> [Assigned task] Return the records word for word. Any pictures in them are not part of the copy.

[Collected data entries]

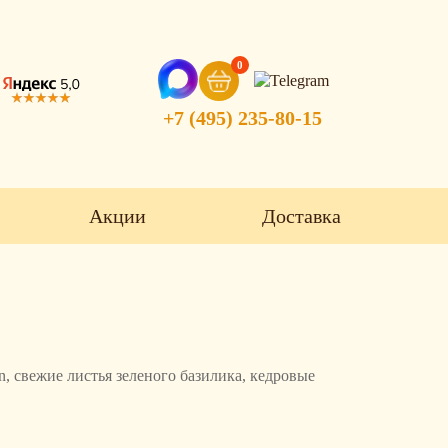
0
+7 (495) 235-80-15
Акции
Доставка
n, свежие листья зеленого базилика, кедровые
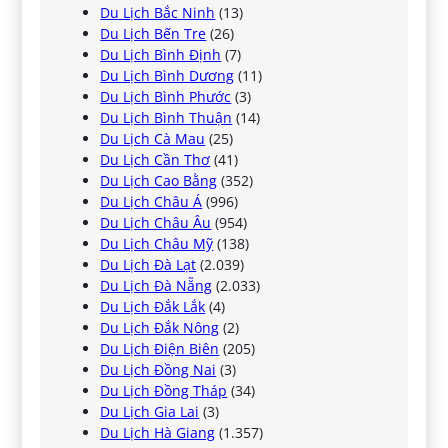
Du Lịch Bắc Ninh
(13)
Du Lịch Bến Tre
(26)
Du Lịch Bình Định
(7)
Du Lịch Bình Dương
(11)
Du Lịch Bình Phước
(3)
Du Lịch Bình Thuận
(14)
Du Lịch Cà Mau
(25)
Du Lịch Cần Thơ
(41)
Du Lịch Cao Bằng
(352)
Du Lịch Châu Á
(996)
Du Lịch Châu Âu
(954)
Du Lịch Châu Mỹ
(138)
Du Lịch Đà Lạt
(2.039)
Du Lịch Đà Nẵng
(2.033)
Du Lịch Đắk Lắk
(4)
Du Lịch Đắk Nông
(2)
Du Lịch Điện Biên
(205)
Du Lịch Đồng Nai
(3)
Du Lịch Đồng Tháp
(34)
Du Lịch Gia Lai
(3)
Du Lịch Hà Giang
(1.357)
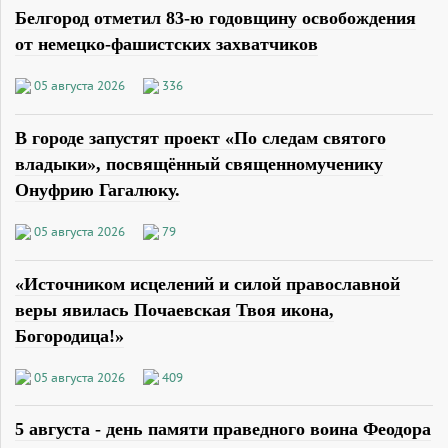
Белгород отметил 83-ю годовщину освобождения
от немецко-фашистских захватчиков
05 августа 2026
336
В городе запустят проект «По следам святого
владыки», посвящённый священномученику
Онуфрию Гагалюку.
05 августа 2026
79
«Источником исцелений и силой православной
веры явилась Почаевская Твоя икона,
Богородица!»
05 августа 2026
409
5 августа - день памяти праведного воина Феодора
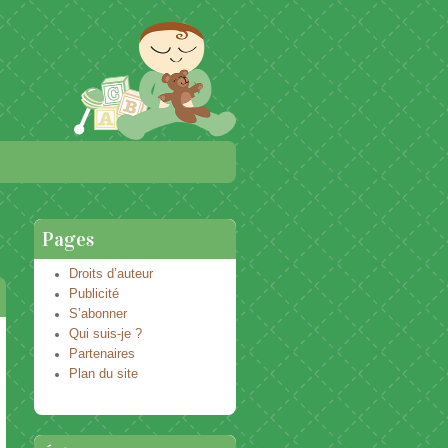
Pages
Droits d’auteur
Publicité
S’abonner
Qui suis-je ?
Partenaires
Plan du site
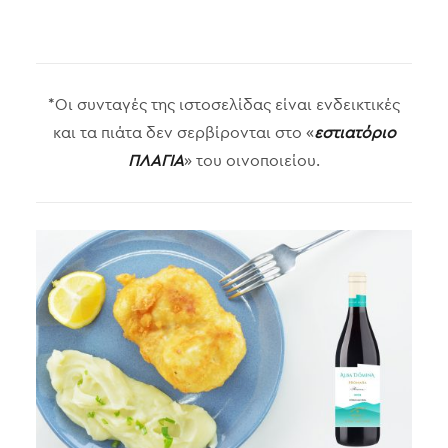
*Οι συνταγές της ιστοσελίδας είναι ενδεικτικές
και τα πιάτα δεν σερβίρονται στο «
εστιατόριο
ΠΛΑΓΙΑ
» του οινοποιείου.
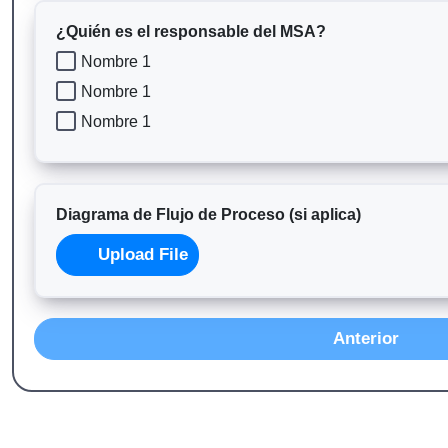
¿Quién es el responsable del MSA?
Nombre 1
Nombre 1
Nombre 1
Diagrama de Flujo de Proceso (si aplica)
Upload File
Anterior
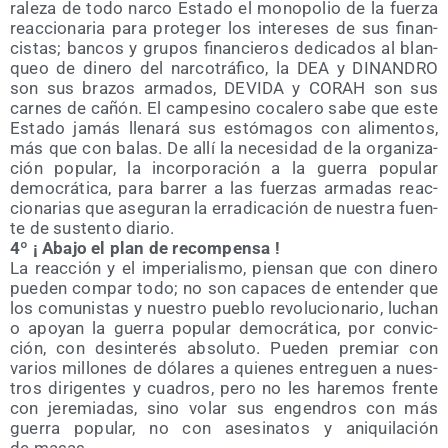
ra­le­za de todo nar­co Esta­do el mono­po­lio de la fuer­za
reac­cio­na­ria para pro­te­ger los intere­ses de sus finan­
cis­tas; ban­cos y gru­pos finan­cie­ros dedi­ca­dos al blan­
queo de dine­ro del nar­co­trá­fi­co, la DEA y DINANDRO
son sus bra­zos arma­dos, DEVIDA y CORAH son sus
car­nes de cañón. El cam­pe­sino coca­le­ro sabe que este
Esta­do jamás lle­na­rá sus estó­ma­gos con ali­men­tos,
más que con balas. De allí la nece­si­dad de la orga­ni­za­
ción popu­lar, la incor­po­ra­ción a la gue­rra popu­lar
demo­crá­ti­ca, para barrer a las fuer­zas arma­das reac­
cio­na­rias que ase­gu­ran la erra­di­ca­ción de nues­tra fuen­
te de sus­ten­to diario.
4º ¡ Aba­jo el plan de recompensa !
La reac­ción y el impe­ria­lis­mo, pien­san que con dine­ro
pue­den com­par todo; no son capa­ces de enten­der que
los comu­nis­tas y nues­tro pue­blo revo­lu­cio­na­rio, luchan
o apo­yan la gue­rra popu­lar demo­crá­ti­ca, por con­vic­
ción, con desin­te­rés abso­lu­to. Pue­den pre­miar con
varios millo­nes de dóla­res a quie­nes entre­guen a nues­
tros diri­gen­tes y cua­dros, pero no les hare­mos fren­te
con jere­mia­das, sino volar sus engen­dros con más
gue­rra popu­lar, no con ase­si­na­tos y ani­qui­la­ción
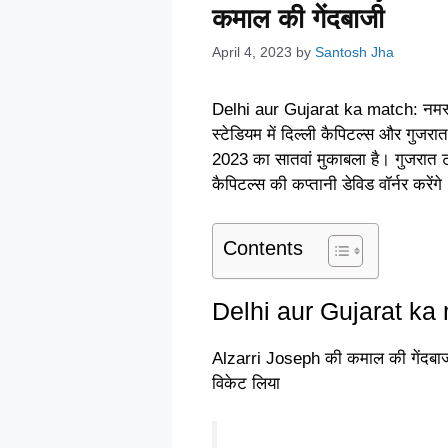
कमाल की गेंदबाजी
April 4, 2023
by
Santosh Jha
Delhi aur Gujarat ka match: नमस्क
स्टेडियम में दिल्ली कैपिटल्स और गुजर
2023 का सातवां मुकाबला है। गुजरात टाइट
कैपिटल्स की कप्तानी डेविड वॉर्नर करेंगे
Contents
Delhi aur Gujarat ka 
Alzarri Joseph की कमाल की गेंदबाज
विकेट लिया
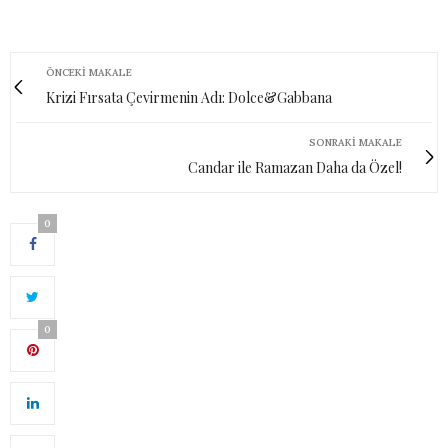
ÖNCEKI MAKALE
Krizi Fırsata Çevirmenin Adı: Dolce&Gabbana
SONRAKI MAKALE
Candar ile Ramazan Daha da Özel!
0
0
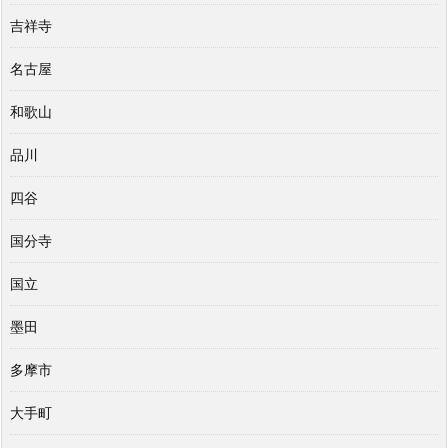
吉祥寺
名古屋
和歌山
品川
四谷
国分寺
国立
墨田
多摩市
大手町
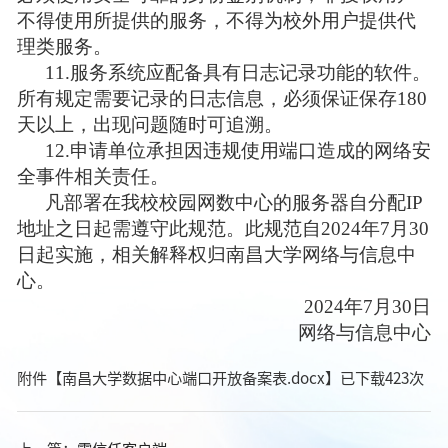
不得使用所提供的服务，不得为校外用户提供代
理类服务。
11.
服务系统应配备具有日志记录功能的软件。
所有规定需要记录的日志信息，必须保证保存
180
天以上，出现问题随时可追溯。
1
2.
申请单位承担因违规使用端口造成的网络安
全事件相关责任。
凡部署在我校校园网数中心的服务器自分配
IP
地址之日起需遵守此规范。此规范自2
024
年
7月
30
日起实施，相关解释权归南昌大学网络与信息中
心。
2024年7月30日
网络与信息中心
附件【
南昌大学数据中心端口开放备案表.docx
】已下载
423
次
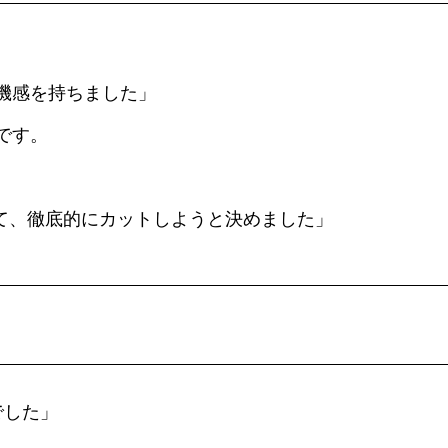
機感を持ちました」
です。
て、徹底的にカットしようと決めました」
でした」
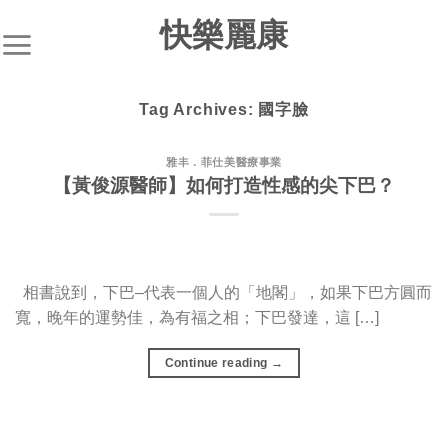
S
快樂麗康
k
i
p
Tag Archives:
國字臉
t
o
c
雅丰．菲仕美醫療事業
【黃俊源醫師】如何打造性感的尖下巴？
o
n
t
e
n
相書說到，下巴–代表一個人的「地閣」，如果下巴方圓而
t
寬，晚年的運勢佳，為有福之相；下巴發達，這 […]
Continue reading
→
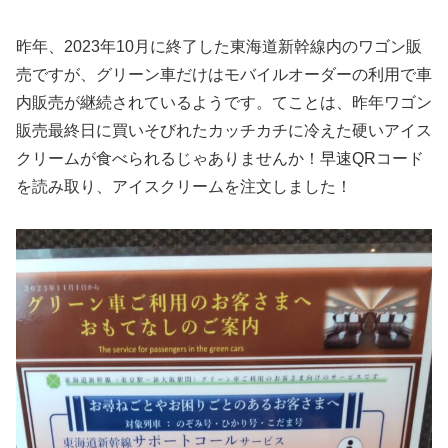
昨年、2023年10月に終了した東海道新幹線内のワゴン販
売ですが、グリーン車だけはモバイルオーダーの利用で車
内販売が継続されているようです。てことは、昨年ワゴン
販売最終日に買いそびれたカッチカチに冷えた硬いアイス
クリームが食べられるじゃありませんか！早速QRコード
を読み取り、アイスクリームを注文しました！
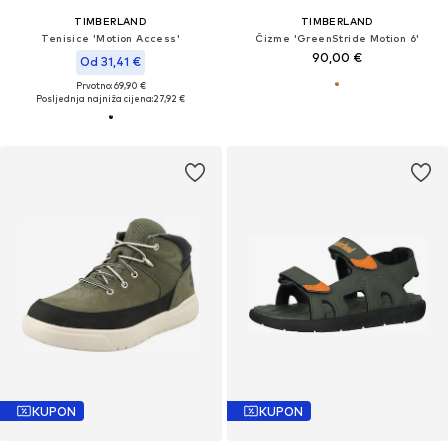
TIMBERLAND
TIMBERLAND
Tenisice 'Motion Access'
Čizme 'GreenStride Motion 6'
90,00 €
Od 31,41 €
Prvotno: 69,90 €
Posljednja najniža cijena:
27,92 €
KUPON
KUPON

> [Answer to the problem]
0
+7 (495) 235-80-15
Акции
Доставка
n, свежие листья зеленого базилика, кедровые
Du Lịch Bắc Ninh
(13)
Du Lịch Bến Tre
(26)
Du Lịch Bình Định
(7)
Du Lịch Bình Dương
(11)
Du Lịch Bình Phước
(3)
Du Lịch Bình Thuận
(14)
Du Lịch Cà Mau
(25)
Du Lịch Cần Thơ
(41)
Du Lịch Cao Bằng
(352)
Du Lịch Châu Á
(996)
Du Lịch Châu Âu
(954)
Du Lịch Châu Mỹ
(138)
Du Lịch Đà Lạt
(2.039)
Du Lịch Đà Nẵng
(2.033)
Du Lịch Đắk Lắk
(4)
Du Lịch Đắk Nông
(2)
Du Lịch Điện Biên
(205)
Du Lịch Đồng Nai
(3)
Du Lịch Đồng Tháp
(34)
Du Lịch Gia Lai
(3)
Du Lịch Hà Giang
(1.357)
Белгород отметил 83-ю годовщину освобождения
от немецко-фашистских захватчиков
05 августа 2026
336
В городе запустят проект «По следам святого
владыки», посвящённый священномученику
Онуфрию Гагалюку.
05 августа 2026
79
«Источником исцелений и силой православной
веры явилась Почаевская Твоя икона,
Богородица!»
05 августа 2026
409
5 августа - день памяти праведного воина Феодора
Pages
Droits d’auteur
Publicité
S’abonner
Qui suis-je ?
Partenaires
Plan du site
*Οι συνταγές της ιστοσελίδας είναι ενδεικτικές
και τα πιάτα δεν σερβίρονται στο «
εστιατόριο
ΠΛΑΓΙΑ
» του οινοποιείου.
¿Quién es el responsable del MSA?
Nombre 1
Nombre 1
Nombre 1
Diagrama de Flujo de Proceso (si aplica)
Upload File
Anterior
ra­le­za de todo nar­co Esta­do el mono­po­lio de la fuer­za
reac­cio­na­ria para pro­te­ger los intere­ses de sus finan­
cis­tas; ban­cos y gru­pos finan­cie­ros dedi­ca­dos al blan­
queo de dine­ro del nar­co­trá­fi­co, la DEA y DINANDRO
son sus bra­zos arma­dos, DEVIDA y CORAH son sus
car­nes de cañón. El cam­pe­sino coca­le­ro sabe que este
Esta­do jamás lle­na­rá sus estó­ma­gos con ali­men­tos,
más que con balas. De allí la nece­si­dad de la orga­ni­za­
ción popu­lar, la incor­po­ra­ción a la gue­rra popu­lar
demo­crá­ti­ca, para barrer a las fuer­zas arma­das reac­
cio­na­rias que ase­gu­ran la erra­di­ca­ción de nues­tra fuen­
te de sus­ten­to diario.
4º ¡ Aba­jo el plan de recompensa !
La reac­ción y el impe­ria­lis­mo, pien­san que con dine­ro
pue­den com­par todo; no son capa­ces de enten­der que
los comu­nis­tas y nues­tro pue­blo revo­lu­cio­na­rio, luchan
o apo­yan la gue­rra popu­lar demo­crá­ti­ca, por con­vic­
ción, con desin­te­rés abso­lu­to. Pue­den pre­miar con
varios millo­nes de dóla­res a quie­nes entre­guen a nues­
tros diri­gen­tes y cua­dros, pero no les hare­mos fren­te
con jere­mia­das, sino volar sus engen­dros con más
gue­rra popu­lar, no con ase­si­na­tos y ani­qui­la­ción
कमाल की गेंदबाजी
April 4, 2023
by
Santosh Jha
Delhi aur Gujarat ka match: नमस्क
स्टेडियम में दिल्ली कैपिटल्स और गुजर
2023 का सातवां मुकाबला है। गुजरात टाइट
कैपिटल्स की कप्तानी डेविड वॉर्नर करेंगे
Contents
Delhi aur Gujarat ka 
Alzarri Joseph की कमाल की गेंदबाज
विकेट लिया
ÖNCEKI MAKALE
Krizi Fırsata Çevirmenin Adı: Dolce&Gabbana
SONRAKI MAKALE
Candar ile Ramazan Daha da Özel!
0
0
吉祥寺
名古屋
和歌山
品川
四谷
国分寺
国立
墨田
多摩市
大手町
不得使用所提供的服务，不得为校外用户提供代
理类服务。
11.
服务系统应配备具有日志记录功能的软件。
所有规定需要记录的日志信息，必须保证保存
180
天以上，出现问题随时可追溯。
1
2.
申请单位承担因违规使用端口造成的网络安
全事件相关责任。
凡部署在我校校园网数中心的服务器自分配
IP
地址之日起需遵守此规范。此规范自2
024
年
7月
30
日起实施，相关解释权归南昌大学网络与信息中
心。
2024年7月30日
网络与信息中心
附件【
南昌大学数据中心端口开放备案表.docx
】已下载
423
次
機感を持ちました」
です。
て、徹底的にカットしようと決めました」
でした」
S
快樂麗康
k
i
p
Tag Archives:
國字臉
t
o
c
雅丰．菲仕美醫療事業
【黃俊源醫師】如何打造性感的尖下巴？
o
n
t
e
n
相書說到，下巴–代表一個人的「地閣」，如果下巴方圓而
t
寬，晚年的運勢佳，為有福之相；下巴發達，這 […]
Continue reading
→
昨年、2023年10月に終了した東海道新幹線内のワゴン販
売ですが、グリーン車だけはモバイルオーダーの利用で車
内販売が継続されているようです。てことは、昨年ワゴン
販売最終日に買いそびれたカッチカチに冷えた硬いアイス
クリームが食べられるじゃありませんか！早速QRコード
を読み取り、アイスクリームを注文しました！
TIMBERLAND
TIMBERLAND
Tenisice 'Motion Access'
Čizme 'GreenStride Motion 6'
90,00 €
Od 31,41 €
Prvotno: 69,90 €
Posljednja najniža cijena:
27,92 €
KUPON
KUPON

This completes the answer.